Tirando uma aterragem infernal em Bilbau, dentro de um pequeno mosquito de 9 lugares durante uma tempestade em que eu tinha o nariz entupido e me ia estourando uma veia no meio dos olhos, nunca apanhei nenhum susto de avião. Mesmo assim, não adoro andar de avião. Não tenho aquele MEDO, mas as descolagens deixam-me sempre a dizer adeus à vida. Depois passa. Estava então o nosso avião na pista, a acelerar para descolar e, naquele momento em que já quase sentimos que estamos no ar, o avião reduz abruptamente a velocidade. Eu olho para o Pedro e digo “isto não é normal, pois não?”, ele, ao contrário de todas as outras vezes em que lhe fiz essa pergunta, confirma: “não!”. Eu morro logo umas 236 vezes e, o avião, cada vez mais devagarinho, muda de direcção. Aborted takeoff. Que é como quem diz, “querias!”. Silêncio por uns minutos e finalmente o comandante anuncia algo do estilo “ah, houve aqui um problema que já vamos resolver”.

 

Como assim “já vamos resolver”? Foi o quê, alguém deixou o casaco preso na porta? Abre a porta, mete o casaco para dentro, volta a fechar e seguimos? “Pedro, diz aos homens que tu és engenheiro de aviões, vai lá ver o que se passa!”, recebi um olhar reprovador. Demos então a volta e encaminhámo-nos novamente para a pista. A esta altura, eu já me tinha esquecido da possibilidade de morte por Covid19 e, ao mesmo tempo que queria seguir viagem quanto antes, queria também sair daquele avião pelo meu pé. Se calhar ficava já ali, Amesterdão afinal até me parecia boa ideia. Nova aceleração, suspense até ao fim, sensação de rodas no ar e lá vamos nós, rumo a Lisboa. Duvidei do sucesso do voo durante uns minutos, esperei que o avião despenhasse a qualquer momento mas, à falta de estrondos ou cheiro a fumo, acalmei esses pensamentos e voltei só a sofrer de novo com tudo o resto.

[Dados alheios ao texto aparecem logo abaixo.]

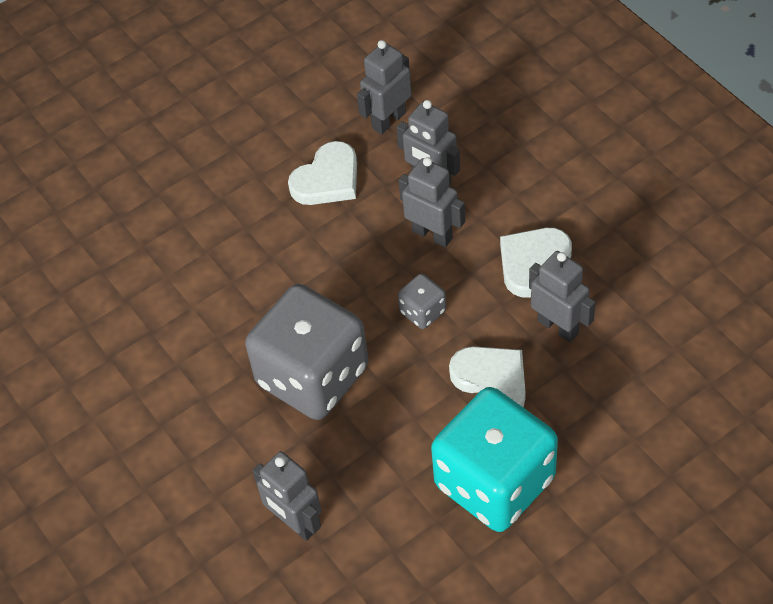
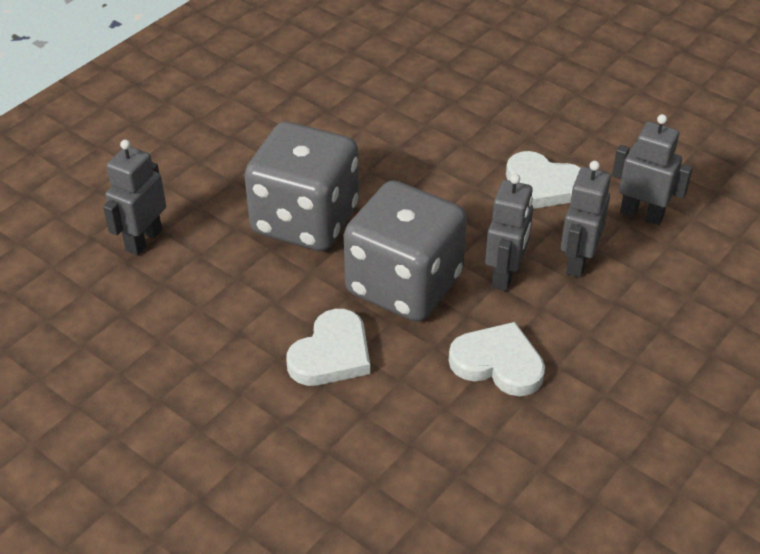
camera: 70 degrees right, 10 degrees down
(422, 311) = (404, 285): grey dice -> grey dice, size x2.38
(494, 482) = (210, 376): turquoise dice -> none
(558, 327) = (418, 399): grey robot -> none

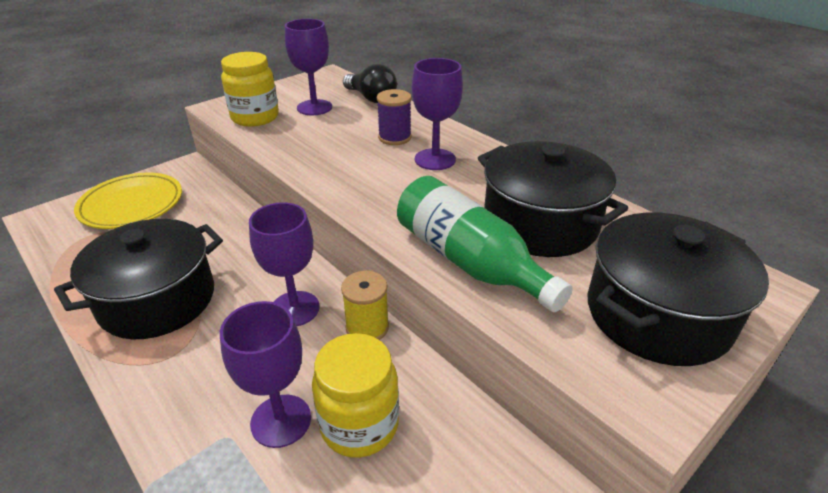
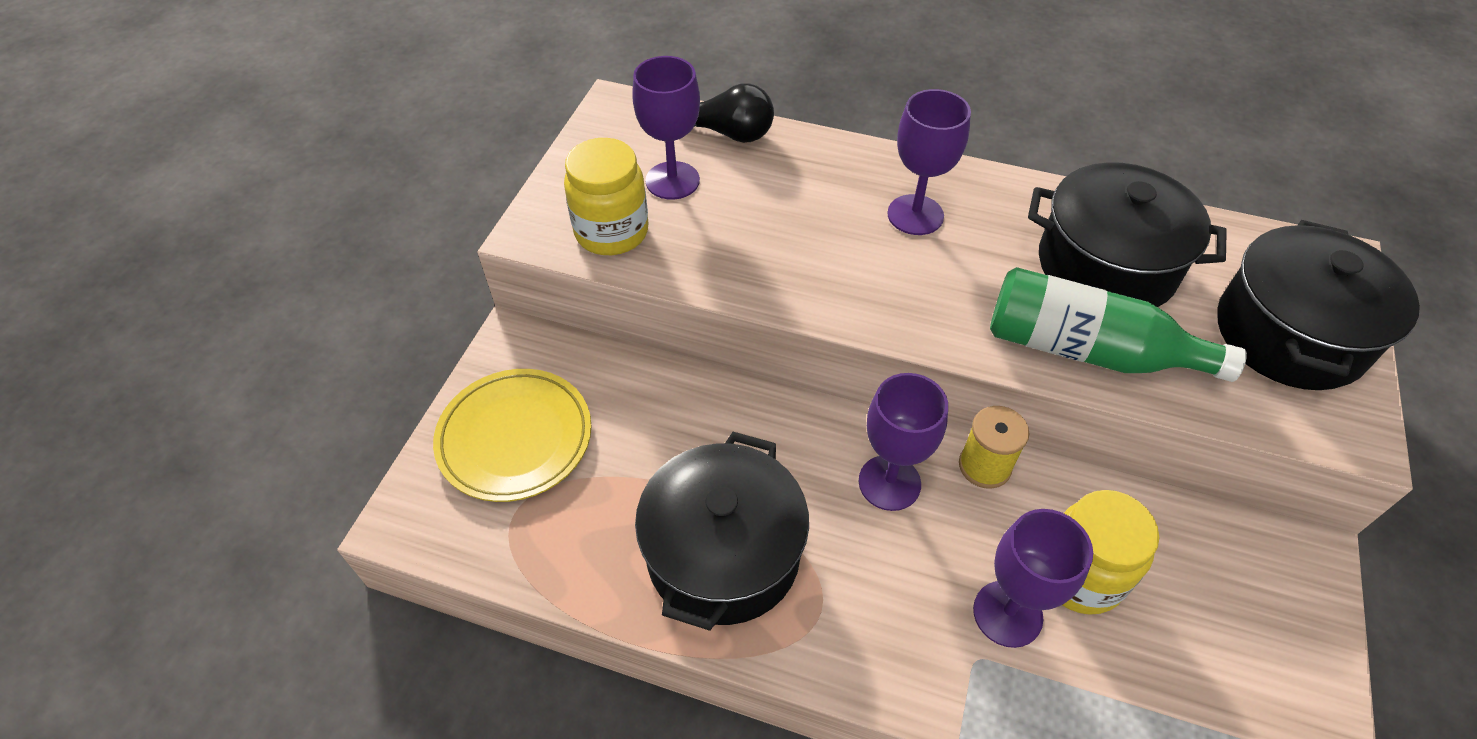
camera: 30 degrees left, 15 degrees up
(395, 137) = (833, 196): purple spool -> none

A verdade é que depois o voo até foi tranquilo mas esta parte depois da escala custa-me sempre muito mais do que a parte inicial.

 

Aterrámos em Lisboa num cenário desolador. Todos os aviões da TAP estacionados. O aeroporto completamente vazio. A fila para os táxis composta pelos próprios taxistas que aguardavam os clientes que não chegavam. Tão triste. Recolhemos as malas e passámos no medidor de temperatura. Achámos que seríamos abordados pela polícia, ou por alguém das entidades, mas ninguém falou connosco. Ninguém nos perguntou nada, ninguém nos informou das regras em vigor (quarentena obrigatória!). Podíamos ter ido dali para onde quiséssemos. Da 2ª Circular, vimos uma Lisboa mais vazia do que num dia quente de Agosto em que todos fogem para a praia. Estávamos em Portugal, seguros, mas as dúvidas e os receios não tinham desaparecido. Será que apanhámos o vírus na viagem, será que vamos infectar alguém agora, será que as coisas em Jacarta estão bem, os amigos que lá ficaram será que vão ficar bem, a casa, as nossas coisas, será que a escola ainda reabre, será que fizemos bem em vir, será, será, será?

 

Mais de 30 horas depois de deixarmos Jacarta, chegámos então à nossa casa de quarentena, exaustos. A casa estava tão fria que nessa noite acampámos todos em frente à lareira. Entretanto, passaram praticamente 2 meses, algumas dúvidas já tiveram resposta, outras continuam a inquietar-nos e claro, surgiram também dúvidas novas. A quem me pergunta se pretendemos voltar para Jacarta, a resposta é sim, claro. Continuamos a ter toda a nossa vida por lá. Quando? Ainda não sabemos. Por agora, estamos em Portugal. Cheios de saúde, em segurança e, embora tenhamos muitas preocupações quanto ao que nos reserva o futuro, há esta certeza: fugir foi a decisão certa. E, acima de tudo, que sorte podermos fazer essa escolha. Que sorte em termos um país que nos permite perder tantos dos receios que tínhamos há 2 meses (vou falar melhor sobre isto na minha próxima publicação). Já agora, sabiam que é possível olhar para baixo e ver as próprias bochechas? Eu descobri isso na quarentena, mas só porque estou em Portugal.  Fizemos mesmo bem.